The U.S. House of Representatives passed legislation Thursday that would scale back automatic budget cuts to the Defense Department and retirement benefits to military veterans.
The bill – crafted by Rep. Paul Ryan, R-Wis., chairman of the House Budget Committee, and Sen. Patty Murray, D-Wash., his counterpart in the Senate – easily passed the Republican-controlled House by a vote of 332-94.
“This bill is a firm step in the right direction,” Ryan said on the floor of the House before the vote. “It’s not perfect. It’s a start.”
Separately, the chamber also overwhelmingly approved a policy bill that sets troops’ pay raises at 1 percent next year, funds weapons programs such as the F-35 fighter jet and adopts provisions to better combat military sexual assault. The House voted 350-69 for the 2014 National Defense Authorization Act, which sets policy goals and spending targets for the year that began Oct. 1.

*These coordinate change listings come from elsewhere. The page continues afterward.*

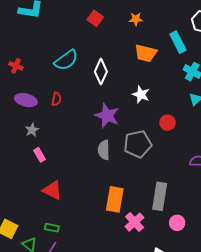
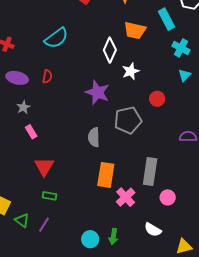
white diamond: (101, 72) -> (110, 50), moved
white star: (141, 95) -> (131, 71), turned 30
gray semicircle: (104, 150) -> (94, 137), moved
red triangle: (52, 190) -> (44, 167), turned 35
green rectangle: (52, 228) -> (50, 196), moved

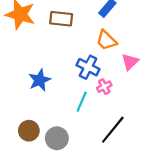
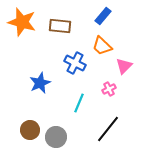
blue cross: (88, 67) -> (75, 63), moved
pink cross: (104, 87) -> (109, 89), moved

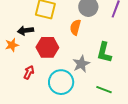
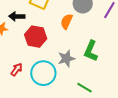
red arrow: (29, 72) -> (17, 69), moved

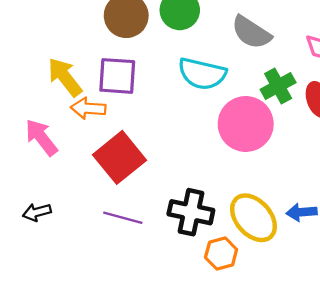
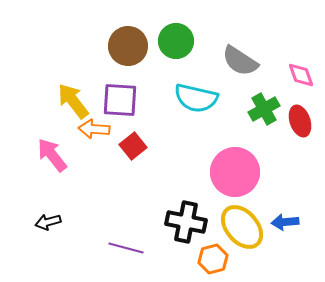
pink circle: (246, 124) -> (235, 172), moved
red square: (119, 157) -> (133, 146), moved, size x0.6
purple line: (123, 218) -> (126, 248), moved

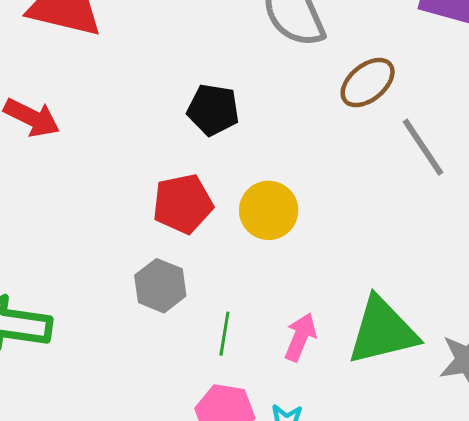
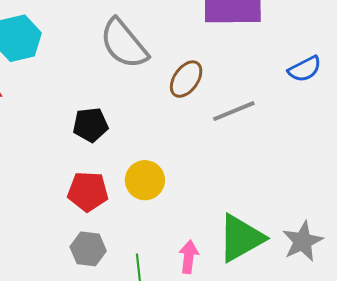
gray line: (423, 147) -> (234, 111), turned -63
red pentagon: (183, 204) -> (88, 192), turned 30

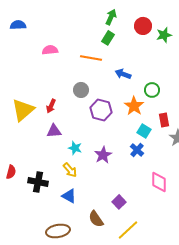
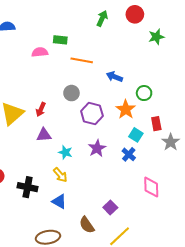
red circle: (143, 26) -> (135, 14), moved
green rectangle: (108, 38) -> (60, 40), moved, turned 64
purple star: (103, 155) -> (97, 148), moved

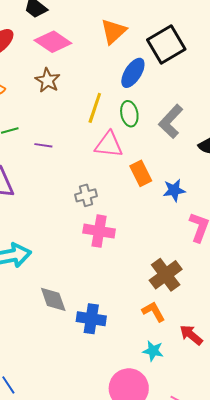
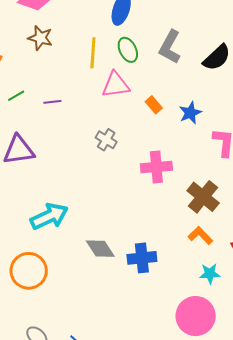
orange rectangle: (141, 173) -> (154, 105), size x0.7
gray cross: (86, 195) -> (106, 140), turned -30
pink cross: (99, 231) -> (156, 167), moved

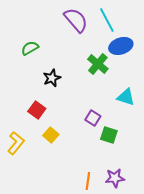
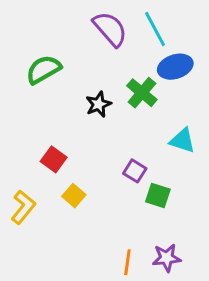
green semicircle: (30, 48) -> (43, 70), size x1.4
black star: (52, 78) -> (99, 104), moved

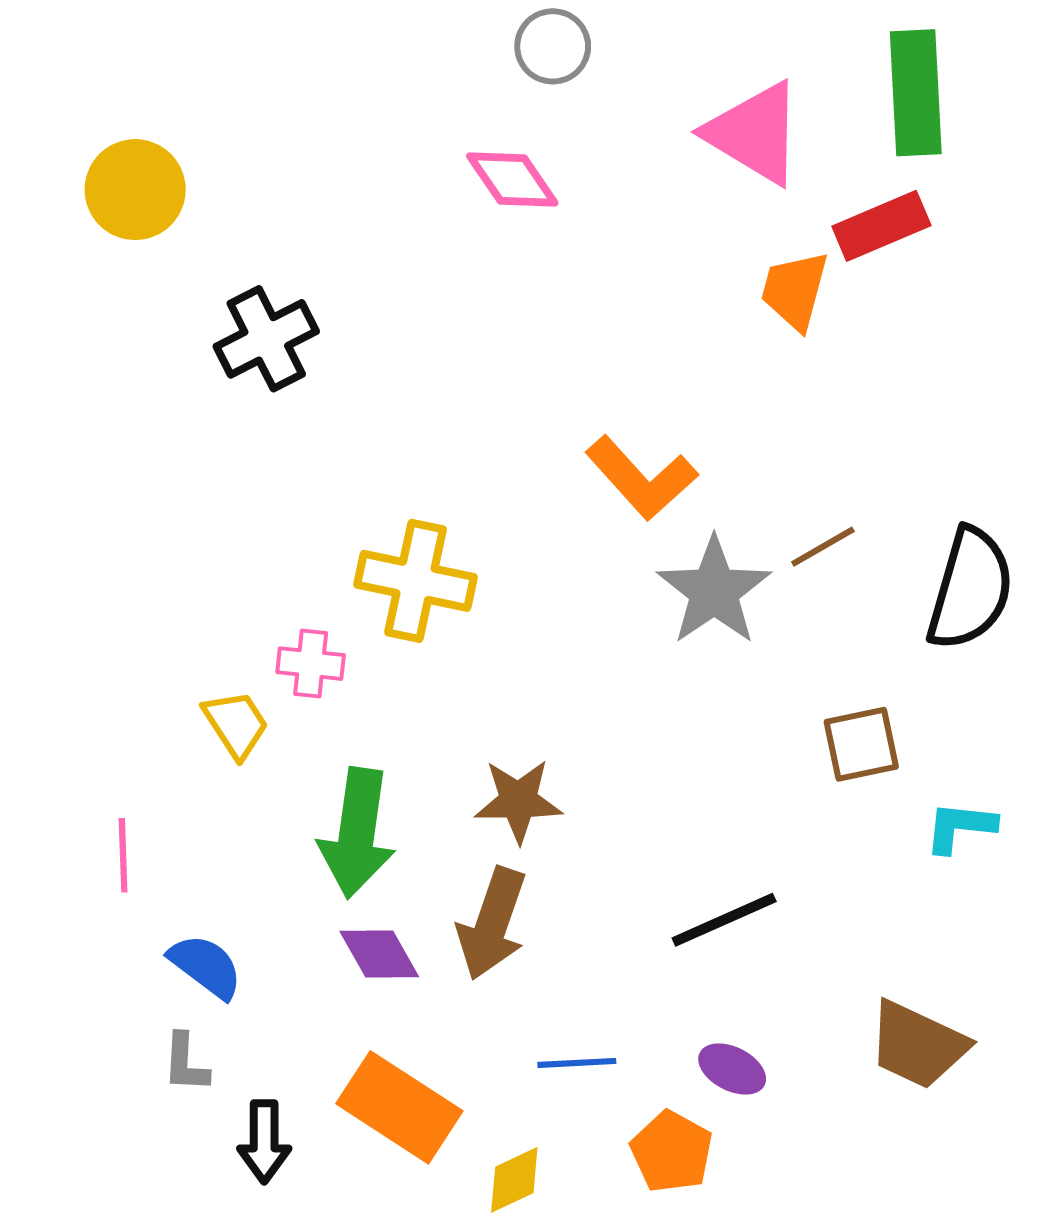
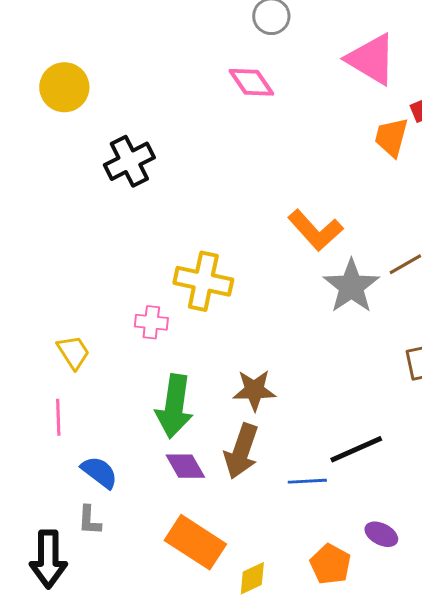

Both measures are expected to face votes in the Democratic-led Senate next week.
The Ryan-Murray bill, known as the Bipartisan Budget Act, would undo about $62 billion of the government’s across-the-board spending reductions, known as sequestration, over two years, according to a cost estimate from the Congressional Budget Office. The funding would be split evenly among defense and domestic programs, meaning the Pentagon would receive about $31 billion in additional funding in 2014 and 2015.
Defense contractors had welcomed the agreement for providing a measure of financial predictability and urged lawmakers to vote for it.
“Not only will this provide some sequestration relief, allowing at least some essential programs to go forward, it will also allow the appropriations process to proceed and develop a real budget for the remainder of this fiscal year and next,” Marion Blakey, chief executive officer of the Aerospace Industries Association, a trade group representing defense and aerospace companies, said in a statement.
The Defense Department faces about $1 trillion in spending cuts over the next decade as part of 2011 deficit-reduction legislation known as the Budget Control Act. That includes almost $500 billion in reductions already planned and another $500 billion in automatic cuts that will take effect unless Congress and the White House agree on an alternative spending plan.
The budget compromise would undo some of those reductions.
Of the $62 billion in total sequestration relief in the pact, $44 billion would be applied in 2014 and another $18 billion in 2015, according to the CBO. That means the Pentagon would receive an additional $22 billion in 2014 and another $9 billion the following year, according to the office.
The spending would be offset by raising revenue and cutting costs elsewhere in the budget, from increasing security fees for commercial airline passengers to reducing contributions to civilian and military pensions.
Working-age military retirees — those between the ages of 40 and 62 — would receive an annual cost-of-living increase to their retirement benefits that’s 1 percent less than the rise in inflation. The reduction would be phased in over three years and take full effect in 2016.